= WHAT IS ASKED =
- 1) Answer these questions about the trail race account.
(a) What pace was the runner hoping to keep before stopping for the bathroom?
(b) At what time did the runner arrive at May Queen?
(c) How many miles is the section from May Queen to Outward Bound?
- 2) Pick up the trail race account after its final sentence and continue it for a paragraph or two in the same first-person voice.

I was hoping to keep a pace of 10:30, but I had to go to the bathroom along that single track trail. Once I did that, I was stuck back in an 11:30 min/mile pace. I did pass some people when I felt I could do so safely, but I never made that time up.
So, my piece of advice would be if you really want to stick to a certain pace at this point in the race, find that pace before the lake, and wait to use the potty at May Queen.
Falling a minute behind obviously didn’t ruin the race for me, so I tried not to worry about it too much. But it was a point of frustration for a bit. I was hoping to get into May Queen in 2 hours and 10 minutes (10:23 pace), but rolled in at 2:28 (11:48 pace).
May Queen to Outward Bound-10.9 miles
And now the hills begin. By this point, I felt pretty good. I took my jacket off (a super light, easily compact-able Patagonia jacket) and stuffed it in my pack. I lost the rest of my team too at this point so I was ridin’ solo.
One thing that helped me quite a bit during this portion of the race was chatting with other runners. I’m sure we all have our preferences on talking during races, but this race is so damn long how can you not talk to someone?

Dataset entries
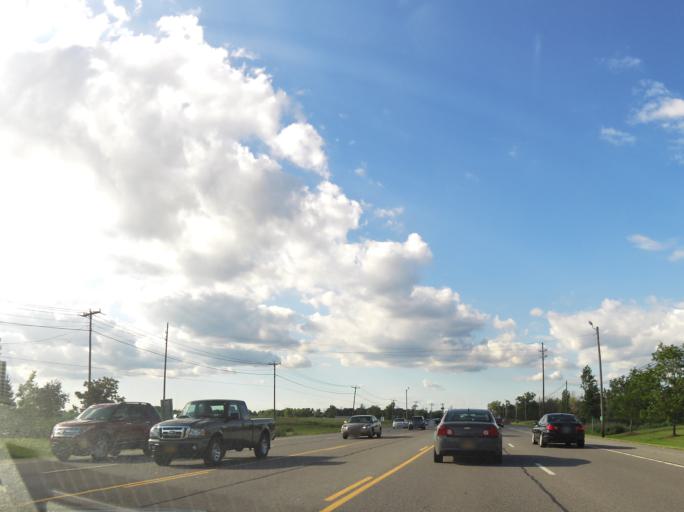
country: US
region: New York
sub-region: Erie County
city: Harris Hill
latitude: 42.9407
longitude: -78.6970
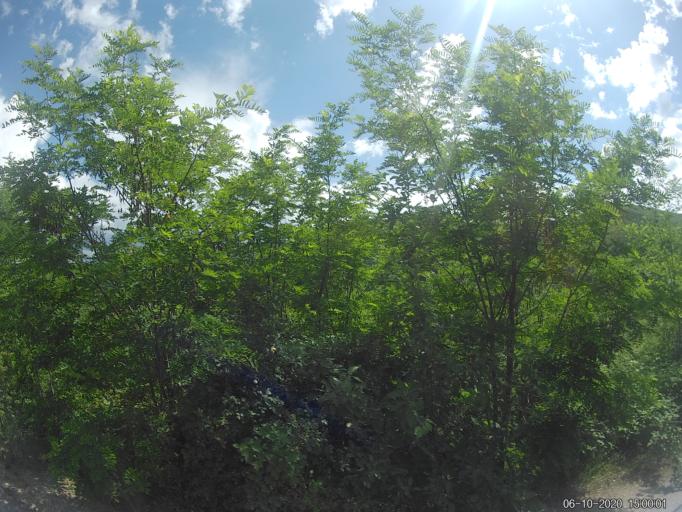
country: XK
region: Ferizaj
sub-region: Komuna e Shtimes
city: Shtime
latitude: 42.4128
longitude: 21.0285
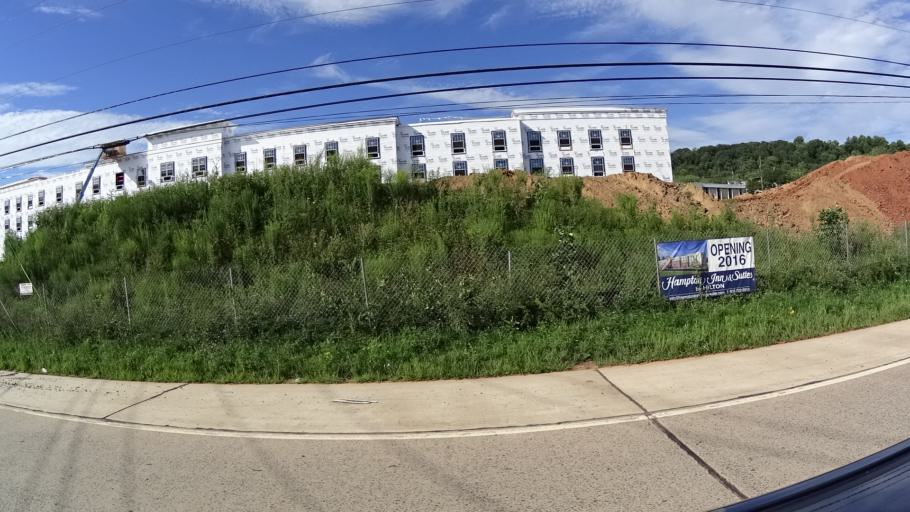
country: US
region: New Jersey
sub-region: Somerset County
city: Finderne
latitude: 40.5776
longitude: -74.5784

...

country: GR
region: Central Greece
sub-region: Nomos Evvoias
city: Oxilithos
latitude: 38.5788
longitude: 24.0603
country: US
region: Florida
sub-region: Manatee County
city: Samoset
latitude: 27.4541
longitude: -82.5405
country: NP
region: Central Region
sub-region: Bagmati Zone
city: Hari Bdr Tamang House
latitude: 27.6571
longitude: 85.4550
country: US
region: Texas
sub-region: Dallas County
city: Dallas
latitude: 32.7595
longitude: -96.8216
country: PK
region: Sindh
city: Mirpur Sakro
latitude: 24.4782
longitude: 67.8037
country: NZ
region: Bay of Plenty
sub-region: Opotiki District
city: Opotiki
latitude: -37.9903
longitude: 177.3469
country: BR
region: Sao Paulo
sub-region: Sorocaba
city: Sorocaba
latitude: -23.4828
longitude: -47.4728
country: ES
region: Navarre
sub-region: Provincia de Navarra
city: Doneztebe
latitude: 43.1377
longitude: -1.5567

--

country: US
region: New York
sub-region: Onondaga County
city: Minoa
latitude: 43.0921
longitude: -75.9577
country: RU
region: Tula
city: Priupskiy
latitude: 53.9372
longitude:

= ANSWERS TO THE EXERCISE =
- 1)
(a) 10:30
(b) 2:28
(c) 10.9 miles

- 2)
After May Queen, we started a climb on a dirt road. I would jog in spots that were flat, then hike up the steeper climbs. I found a couple of people who seemed to be in the same boat as me and they honestly helped alleviate the pain of the climbs. Once you’re out of May Queen, it’s a 5 mile journey (and 1200 foot climb) to the top of Sugarloaf Pass.
This is where we hit a part of the course called Powerline. Leadville is known for the grueling Hope Pass, but Powerline comes in at a close second. Powerline is tough on runners because it presents numerous false summits. At this point in the race though, when I was still fresh, it wasn’t too bad. It did bite me in the ass though come 3 in the morning. More on that later.
What I will say though is, I believe I came down the other side of Powerline (on the way to Outward Bound), too fast. My knees and quads were destroyed later on and I think blasting downhill during this part of the race may have been the culprit (although maybe it’s just running 50ish miles? Hard to say).
Eventually, we came out of the mountains and started running on road. I could see the Outward Bound aid station and was excited to see my crew and stop for a minute.
Outward Bound is 23.5 miles into the race. It took me 4 hours and 58 minutes. My initial goal was to get there at 4:26.
Best piece of advice for this segment would be to chat with some people, it makes the time/distance go faster. Another would be to watch your pace when coming downhill. You might pay for it later.
Outward Bound to Half Pipe-5.8 miles
This segment starts out cutting through some grass, then onto paved road. It was getting warm by now and running on the road got old fast. I could feel the heat bouncing off the asphalt. Not my favorite. It was a straight shot too, so it felt like we were there forever.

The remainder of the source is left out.